EXERCISES:
1. According to the section on dataset and graph construction, how many unique account fingerprints serve as nodes in the transaction graph?
2. Continue the section on dataset and graph construction for fraud detection from its final sentence onward.

DOCUMENT SECTION:
--------------------------------

Dataset & Graph Construction

Real banking transaction data is protected under GDPR/PCI-DSS. We used the IEEE-CIS Fraud Detection dataset — 590,540 real-world anonymized transactions with labeled fraud instances, the industry standard for financial fraud research.

We transformed this tabular dataset into a directed heterogeneous transaction graph:

  • Nodes — 14,318 unique account fingerprints (composite key: card1_card4_card6)
  • Edges — 75,488 co-occurrence edges built from shared billing address, card BIN prefix, or device fingerprint
  • Labels — Any fraudulent transaction on an account → account node labeled fraud
  • Class balance — 12.4% fraud prevalence; addressed via frequency-inverse loss weights

Fraud patterns emerge naturally from the data rather than being manually injected — smurfing structures, layered transaction paths, and collusive rings are all learned implicitly by the GNN.

--------------------------------

EXTRACTED MATERIAL:

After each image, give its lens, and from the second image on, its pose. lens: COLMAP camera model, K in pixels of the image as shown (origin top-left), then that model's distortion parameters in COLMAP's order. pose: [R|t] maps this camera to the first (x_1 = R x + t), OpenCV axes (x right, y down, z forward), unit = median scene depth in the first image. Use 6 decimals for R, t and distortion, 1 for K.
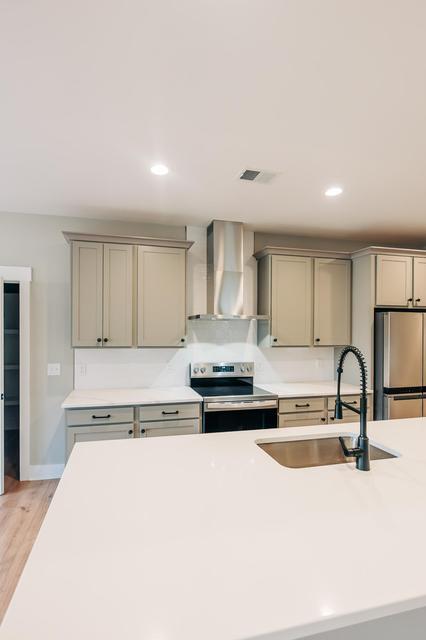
lens RADIAL K [[300.4, 0, 225.9], [0, 300.4, 332.3], [0, 0, 1]] dist [-0.012098, -0.000529]
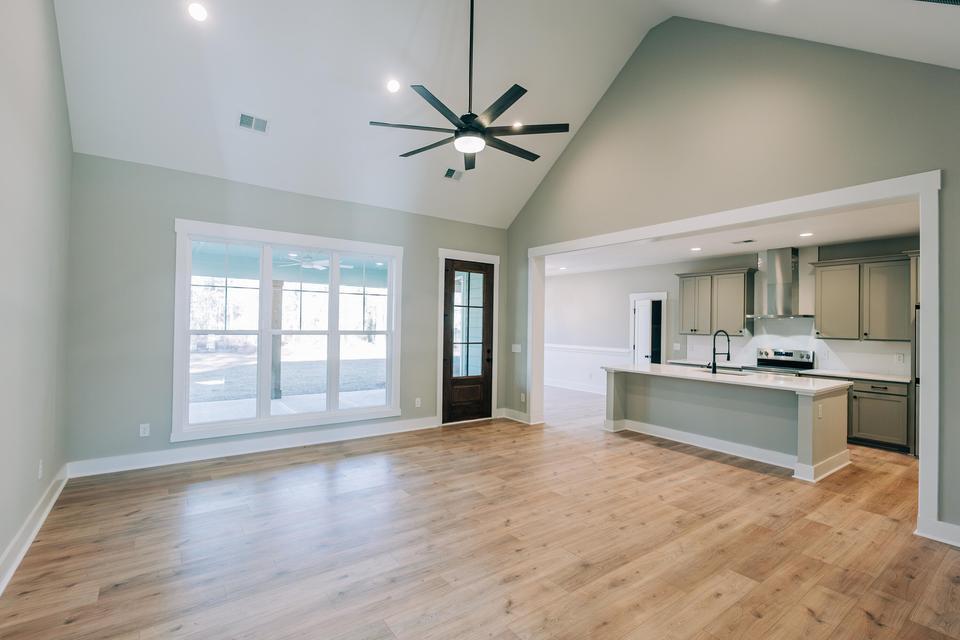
lens RADIAL K [[450.6, 0, 478.0], [0, 450.6, 322.9], [0, 0, 1]] dist [-0.012098, -0.000529]
pose [[0.399920, -0.001757, -0.916548, 1.312529], [-0.010492, 0.999924, -0.006495, 0.008925], [0.916490, 0.012214, 0.399871, -1.091676]]
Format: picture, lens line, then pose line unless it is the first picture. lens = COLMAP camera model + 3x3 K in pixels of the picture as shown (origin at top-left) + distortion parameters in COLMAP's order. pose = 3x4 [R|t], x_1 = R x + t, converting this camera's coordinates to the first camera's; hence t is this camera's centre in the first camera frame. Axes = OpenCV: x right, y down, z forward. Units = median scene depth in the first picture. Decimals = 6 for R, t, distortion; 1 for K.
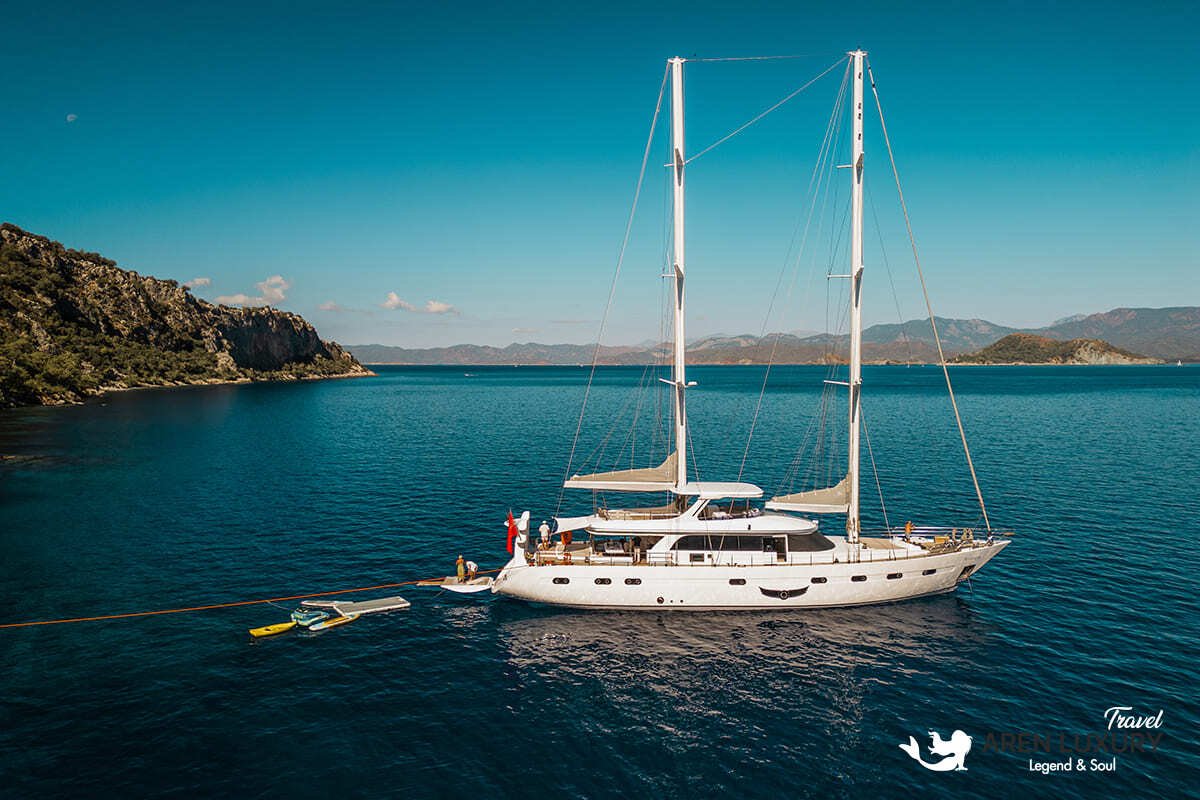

--------------------------------

WRITTEN ANSWERS:
1. 14,318

2.
The 21 Features

Each account node carries 21 features — 15 engineered from raw transactions, 6 from graph structure:

# Feature What It Catches Source
0 account_age_days Newly opened mule accounts D1 column mean
1 balance_mean Uniform amounts → smurfing Tx amount mean
2 balance_std Low volatility + high volume → structured deposits Tx amount std
3 tx_count Raw transaction velocity Count
4 tx_velocity_7d Burst activity before cash-out 7-day window
5 fan_out_ratio Scattering funds to many destinations Unique targets / count
6 amount_entropy Round/repeated amounts → laundering Shannon entropy
7 risky_email Disposable / anonymous email domains Domain risk score [0,1]
8 device_mobile Device type distribution Mobile fraction
9 device_consistency Mules switch devices frequently 1 − (unique types / count)
10 addr_entropy Transacting from many locations Address diversity
11 d_gap_mean Bot-like unnaturally regular timing D-column mean
12 card_network_risk Card type risk encoding Visa/MC/Amex/Discover
13 product_code_risk Cash-equivalent product risk W/H/C/S/R encoding
14 international_flag Cross-border transaction ratio card3 > 150 fraction
15 pagerank Hub accounts = ring organisers Graph PageRank α=0.85
16 in_out_ratio Mules receive far more than they send In-flow / out-flow
17 reciprocity_score Circular flows = layering Reciprocal neighbors / degree
18 community_fraud_rate Embedded in a high-fraud cluster Louvain community
19 ring_membership Direct laundering ring participation DFS ring count
20 second_hop_fraud_rate Guilt-by-association propagation 2-hop neighbor fraud %

⚠️ ORDER IS CONTRACTFEATURE_COLS ordering is fixed across feature_engineering.py, inference_service.py, and norm_params.json. Never reorder.


GNN Architecture: SAGE → GAT → SAGE

  Input (21 features)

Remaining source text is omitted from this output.